▶ Exercise requirements
Scan the records that follow, and whenever a line has the word "nose", copy it.

▶ Keypoint text descriptions
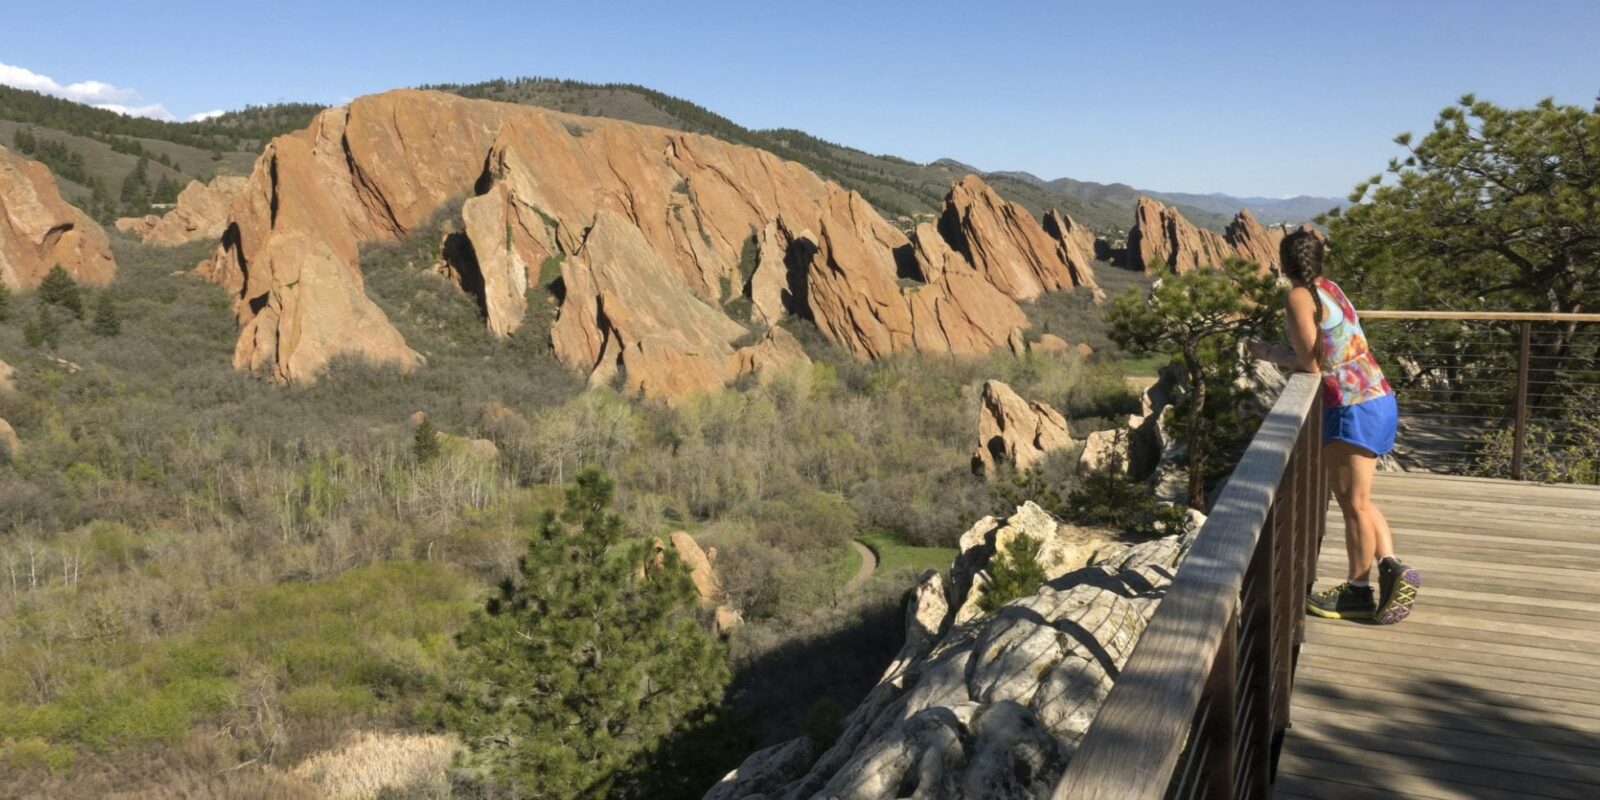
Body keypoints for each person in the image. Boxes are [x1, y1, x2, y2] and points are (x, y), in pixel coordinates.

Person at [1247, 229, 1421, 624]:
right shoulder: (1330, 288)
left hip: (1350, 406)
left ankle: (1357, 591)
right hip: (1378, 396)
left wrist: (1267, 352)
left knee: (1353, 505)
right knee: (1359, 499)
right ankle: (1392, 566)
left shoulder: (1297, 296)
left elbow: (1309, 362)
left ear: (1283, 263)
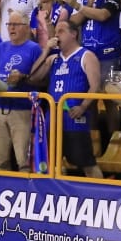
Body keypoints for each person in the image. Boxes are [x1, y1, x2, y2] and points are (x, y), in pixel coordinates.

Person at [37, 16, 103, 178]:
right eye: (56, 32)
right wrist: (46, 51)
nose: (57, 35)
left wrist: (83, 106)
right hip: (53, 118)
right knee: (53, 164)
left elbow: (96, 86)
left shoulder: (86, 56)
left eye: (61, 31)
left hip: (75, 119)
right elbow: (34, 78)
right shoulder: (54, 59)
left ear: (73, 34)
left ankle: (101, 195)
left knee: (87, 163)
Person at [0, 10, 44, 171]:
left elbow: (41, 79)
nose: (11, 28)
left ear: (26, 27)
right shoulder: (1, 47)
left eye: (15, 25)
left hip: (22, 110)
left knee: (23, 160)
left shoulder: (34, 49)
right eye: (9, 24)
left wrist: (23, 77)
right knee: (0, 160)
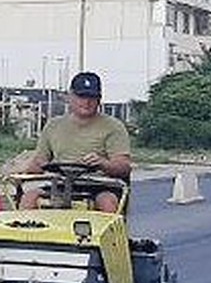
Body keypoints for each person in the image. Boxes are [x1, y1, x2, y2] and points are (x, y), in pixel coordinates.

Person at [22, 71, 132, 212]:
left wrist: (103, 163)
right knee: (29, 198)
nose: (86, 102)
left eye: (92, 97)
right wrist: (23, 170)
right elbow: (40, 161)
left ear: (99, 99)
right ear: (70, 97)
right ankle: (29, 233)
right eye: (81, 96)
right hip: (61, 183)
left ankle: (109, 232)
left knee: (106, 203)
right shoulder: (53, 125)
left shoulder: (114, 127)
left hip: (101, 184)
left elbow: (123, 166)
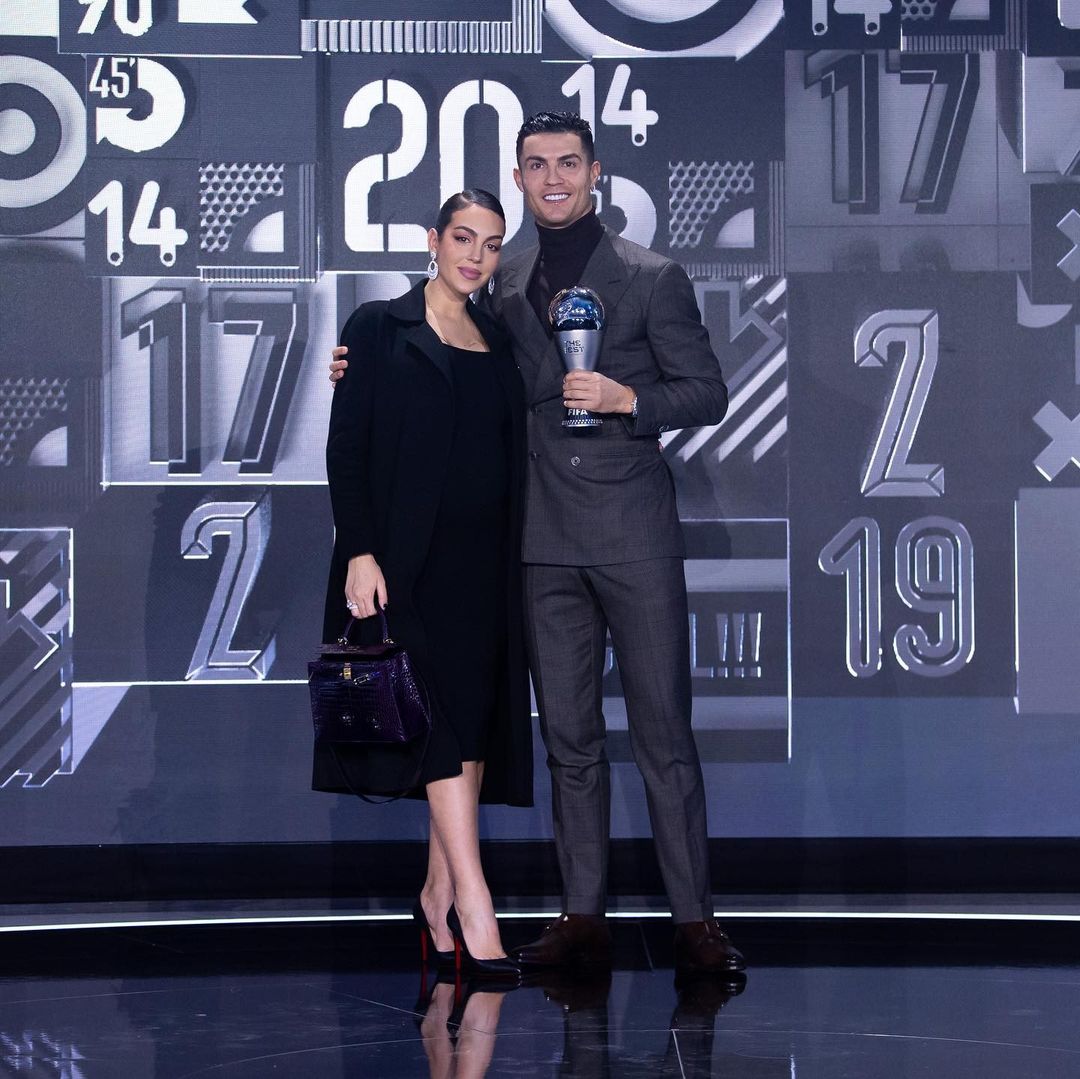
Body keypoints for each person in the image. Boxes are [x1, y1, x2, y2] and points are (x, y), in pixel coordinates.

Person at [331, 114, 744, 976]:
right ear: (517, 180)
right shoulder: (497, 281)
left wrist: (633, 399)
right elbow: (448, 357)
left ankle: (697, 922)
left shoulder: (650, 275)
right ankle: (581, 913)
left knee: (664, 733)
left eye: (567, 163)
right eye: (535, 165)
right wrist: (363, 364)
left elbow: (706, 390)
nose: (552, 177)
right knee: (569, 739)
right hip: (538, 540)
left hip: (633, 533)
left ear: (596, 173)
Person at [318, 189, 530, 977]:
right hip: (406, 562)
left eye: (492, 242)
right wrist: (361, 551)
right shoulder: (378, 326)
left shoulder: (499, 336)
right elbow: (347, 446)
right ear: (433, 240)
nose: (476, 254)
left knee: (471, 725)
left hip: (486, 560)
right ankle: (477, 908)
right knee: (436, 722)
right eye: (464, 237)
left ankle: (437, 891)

==

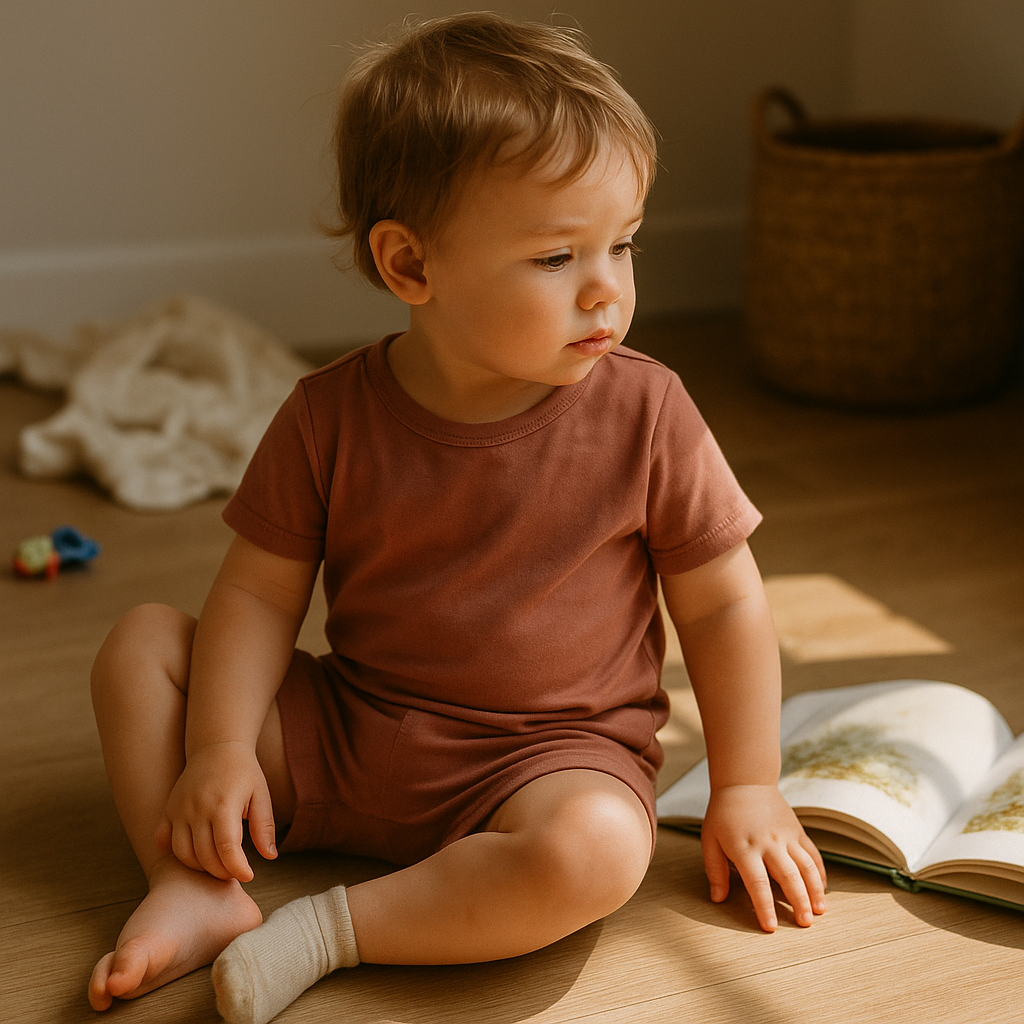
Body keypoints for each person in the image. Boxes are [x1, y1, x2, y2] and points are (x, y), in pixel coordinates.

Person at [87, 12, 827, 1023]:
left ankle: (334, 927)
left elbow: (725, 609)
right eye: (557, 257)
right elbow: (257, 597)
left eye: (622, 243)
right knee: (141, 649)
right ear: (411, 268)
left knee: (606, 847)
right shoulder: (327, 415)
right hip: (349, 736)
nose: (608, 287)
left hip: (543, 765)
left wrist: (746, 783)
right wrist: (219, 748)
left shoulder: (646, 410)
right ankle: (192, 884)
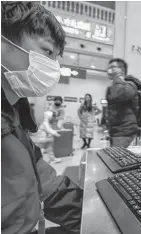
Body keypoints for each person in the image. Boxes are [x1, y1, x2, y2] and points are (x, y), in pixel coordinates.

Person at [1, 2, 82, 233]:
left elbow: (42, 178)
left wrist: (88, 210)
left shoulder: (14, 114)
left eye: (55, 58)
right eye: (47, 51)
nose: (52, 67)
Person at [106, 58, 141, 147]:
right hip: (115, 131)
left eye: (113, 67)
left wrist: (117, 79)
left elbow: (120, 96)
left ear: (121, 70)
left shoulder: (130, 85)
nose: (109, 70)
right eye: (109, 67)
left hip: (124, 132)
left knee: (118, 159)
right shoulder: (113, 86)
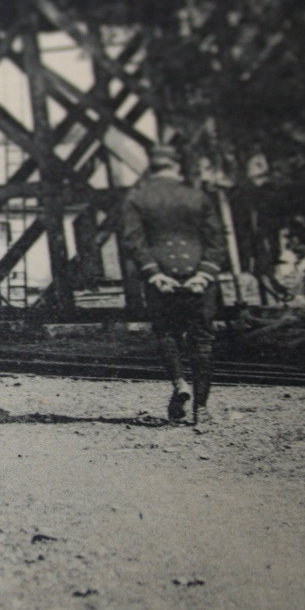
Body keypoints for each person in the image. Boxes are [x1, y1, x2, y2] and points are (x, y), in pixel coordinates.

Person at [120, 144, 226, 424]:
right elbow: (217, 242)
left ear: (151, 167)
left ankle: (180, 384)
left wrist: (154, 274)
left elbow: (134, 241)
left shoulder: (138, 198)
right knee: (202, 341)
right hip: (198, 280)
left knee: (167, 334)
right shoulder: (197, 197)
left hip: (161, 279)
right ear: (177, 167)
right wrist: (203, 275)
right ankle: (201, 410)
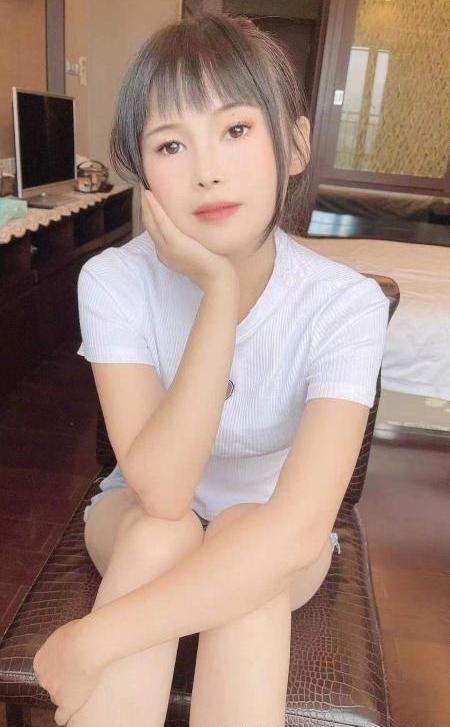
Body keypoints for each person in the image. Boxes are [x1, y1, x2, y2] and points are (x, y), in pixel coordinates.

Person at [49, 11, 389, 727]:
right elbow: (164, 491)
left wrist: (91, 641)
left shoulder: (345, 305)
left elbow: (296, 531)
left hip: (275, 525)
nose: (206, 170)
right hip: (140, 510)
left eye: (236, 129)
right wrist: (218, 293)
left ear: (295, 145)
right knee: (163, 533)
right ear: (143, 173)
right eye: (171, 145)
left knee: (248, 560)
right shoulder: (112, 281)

▶ Result for this exercise
nose: (57, 35)
nose: (11, 28)
nose: (86, 102)
nose: (552, 177)
nose: (476, 254)
nose: (608, 287)
nose: (52, 67)
nose: (109, 70)
nose: (206, 170)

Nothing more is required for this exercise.